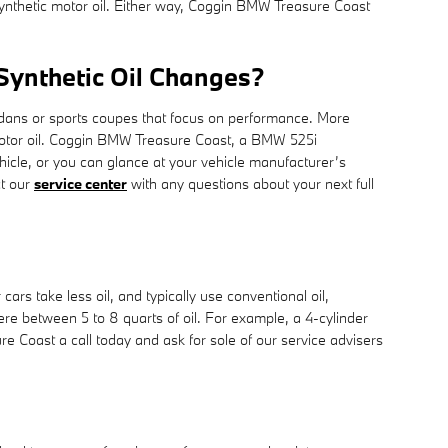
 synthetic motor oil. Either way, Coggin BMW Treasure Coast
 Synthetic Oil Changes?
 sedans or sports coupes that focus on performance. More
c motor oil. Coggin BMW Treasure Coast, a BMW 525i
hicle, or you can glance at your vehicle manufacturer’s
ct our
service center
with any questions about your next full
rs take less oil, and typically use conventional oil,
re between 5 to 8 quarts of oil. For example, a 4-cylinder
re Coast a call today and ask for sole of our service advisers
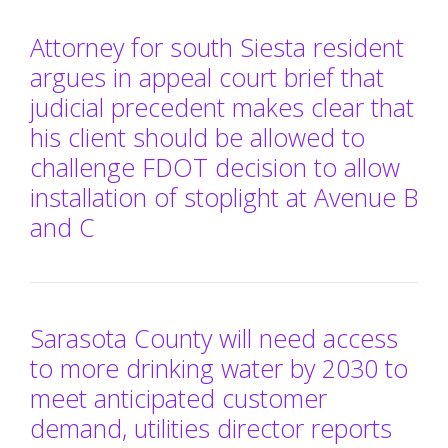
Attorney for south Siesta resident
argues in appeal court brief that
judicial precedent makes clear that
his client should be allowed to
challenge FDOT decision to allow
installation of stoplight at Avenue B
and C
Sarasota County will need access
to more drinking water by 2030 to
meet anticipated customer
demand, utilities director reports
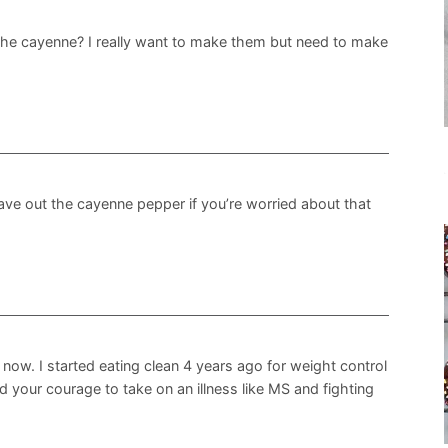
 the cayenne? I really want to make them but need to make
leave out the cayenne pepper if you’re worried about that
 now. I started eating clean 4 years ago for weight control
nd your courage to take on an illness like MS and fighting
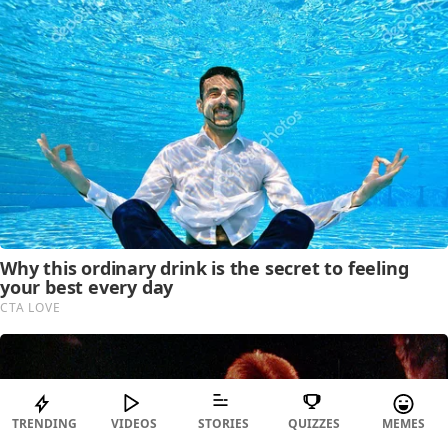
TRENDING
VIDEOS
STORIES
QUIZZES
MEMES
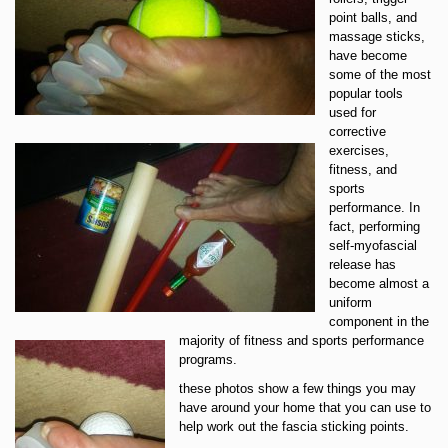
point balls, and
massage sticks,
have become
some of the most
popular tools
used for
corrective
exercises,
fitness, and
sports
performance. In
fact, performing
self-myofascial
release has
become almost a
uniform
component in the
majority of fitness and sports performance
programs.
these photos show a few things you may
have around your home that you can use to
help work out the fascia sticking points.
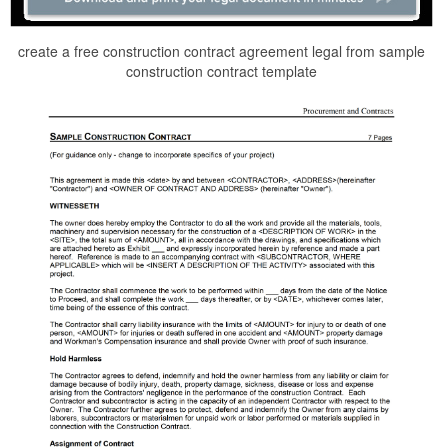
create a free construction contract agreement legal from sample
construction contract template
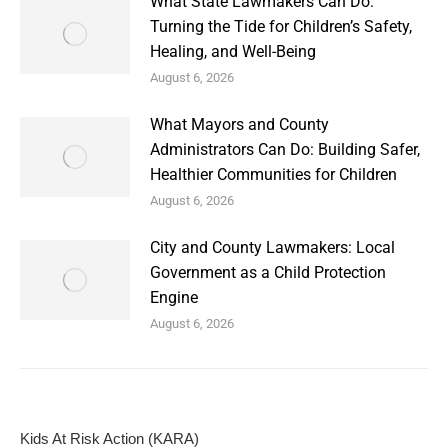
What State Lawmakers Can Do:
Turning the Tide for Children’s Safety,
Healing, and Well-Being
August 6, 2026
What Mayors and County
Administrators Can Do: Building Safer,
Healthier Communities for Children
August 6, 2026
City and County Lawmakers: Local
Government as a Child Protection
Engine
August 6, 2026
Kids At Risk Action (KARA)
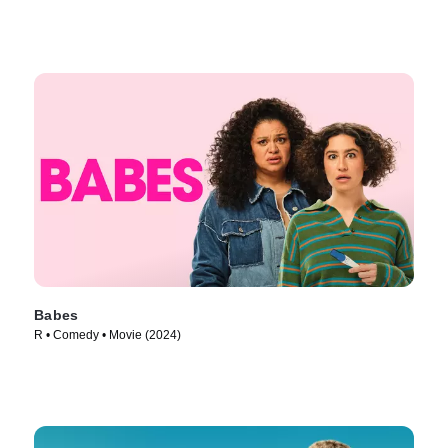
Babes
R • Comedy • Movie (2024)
----
» **About this task**: Copy out the text read from each of the rows above, with no changes. Leave out the pictures.

» **Task output**:
 synthetic motor oil. Either way, Coggin BMW Treasure Coast
 Synthetic Oil Changes?
 sedans or sports coupes that focus on performance. More
c motor oil. Coggin BMW Treasure Coast, a BMW 525i
hicle, or you can glance at your vehicle manufacturer’s
ct our
service center
with any questions about your next full
rs take less oil, and typically use conventional oil,
re between 5 to 8 quarts of oil. For example, a 4-cylinder
re Coast a call today and ask for sole of our service advisers
Attorney for south Siesta resident
argues in appeal court brief that
judicial precedent makes clear that
his client should be allowed to
challenge FDOT decision to allow
installation of stoplight at Avenue B
and C
Sarasota County will need access
to more drinking water by 2030 to
meet anticipated customer
demand, utilities director reports
 the cayenne? I really want to make them but need to make
leave out the cayenne pepper if you’re worried about that
 now. I started eating clean 4 years ago for weight control
nd your courage to take on an illness like MS and fighting
TRENDING
VIDEOS
STORIES
QUIZZES
MEMES
point balls, and
massage sticks,
have become
some of the most
popular tools
used for
corrective
exercises,
fitness, and
sports
performance. In
fact, performing
self-myofascial
release has
become almost a
uniform
component in the
majority of fitness and sports performance
programs.
these photos show a few things you may
have around your home that you can use to
help work out the fascia sticking points.
create a free construction contract agreement legal from sample
construction contract template
What State Lawmakers Can Do:
Turning the Tide for Children’s Safety,
Healing, and Well-Being
August 6, 2026
What Mayors and County
Administrators Can Do: Building Safer,
Healthier Communities for Children
August 6, 2026
City and County Lawmakers: Local
Government as a Child Protection
Engine
August 6, 2026
Kids At Risk Action (KARA)
Babes
R • Comedy • Movie (2024)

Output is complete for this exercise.